Cher @manuelvalls, refaire une sortie sur #nddl n'est ni pragmatique ni responsable. C'est un projet dépassé, un gâchis d'argent public.
— Emmanuelle Cosse (@emmacosse) December 17, 2014
… En revanche, pour venir bosser pour Hollande, l’écologiste n’a guère hésité et se trouve même honorée de rejoindre cette troupe de baltringues. On peut s’interroger au passage sur le fait que, peut-être Hollande, facétieux et blagueur comme on le connaît, a-t-il jugé nécessaire de rapprocher un peu Ayrault (tout à fait favorable à ce projet) de Cosse pour qu’ils puissent discuter directement de leurs petits désaccords ? Allez savoir.
Et pendant que Cosse frétille d’allégresse, ne boudons pas notre plaisir en découvrant cette perle de polésie du petit Jean-Christophe C., élève de maternelle à l’école Pablo Neruda de Fouilly-sur-Yvette, qui commentait le remaniement du haut de ses 8 ans d’âge mental :
Un gouvernement arc-en-ciel prenant en compte les sensibilités de la gauche et des écologistes. Élargissement de l'assise gouvernementale.
— Jean-Chr. Cambadélis (@jccambadelis) February 11, 2016
Et il est vrai qu’on a effectivement toutes les couleurs de l’arc-en-ciel dans ce gouvernement de licornes qui pètent des paillettes si fort que les problèmes du pays se dissipent doucement dans des nuages colorés de bonheur sucré ! Je ne sais pas ce qu’ils servent à la cantoche de l’école de Jean-Chrichri, mais ça dépote. Pour récompenser le petit poète, voici une petite vignette.
Une fois la poussière médiatique retombée, que restera-t-il de ce remaniement ? Rien. Comme pour les précédents, le jeu de chaises musicales n’a pas permis de placer la moindre compétence opérationnelle à des postes importants. Hollande, fidèle à son habitude, a distribué quelques hochets. Encore une fois, l’évident mépris des priorités (économiques, sociales) du pays vole à la figure des Français. Encore une fois, les bricolages apparaissent pour ce qu’ils sont : un simple positionnement de petits copains dans différents fromages républicains.
La fracture entre cette troupe effectivement bigarrée, véritable « arc-en-ciel » de politiciens imbibés de bracassitude poussée, et le peuple qui paye pour leurs frasques est à ce point visible qu’elle est devenue habituelle et que pas un journaliste ne relève l’absolue nullité en terme d’impact que va avoir ce remaniement.

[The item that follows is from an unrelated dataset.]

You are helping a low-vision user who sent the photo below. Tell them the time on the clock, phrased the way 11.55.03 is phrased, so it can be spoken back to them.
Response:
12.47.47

Dans le même temps, les bourses dévissent doucement. Les credit default swap sur la Deutsche Bank, qui a vu son action plonger de plusieurs dizaines de pourcent depuis le début de l’année, grimpent en flèche. Le marché de l’or, très manifestement manipulé, part en sucette avec plusieurs gros acteurs qui décident de quitter le London Metal Exchange… Tout indique une grande fébrilité des marchés, et une économie qui refuse de redémarrer.
Avec un tel « nouveau » gouvernement, une telle conjoncture… Ce pays est foutu.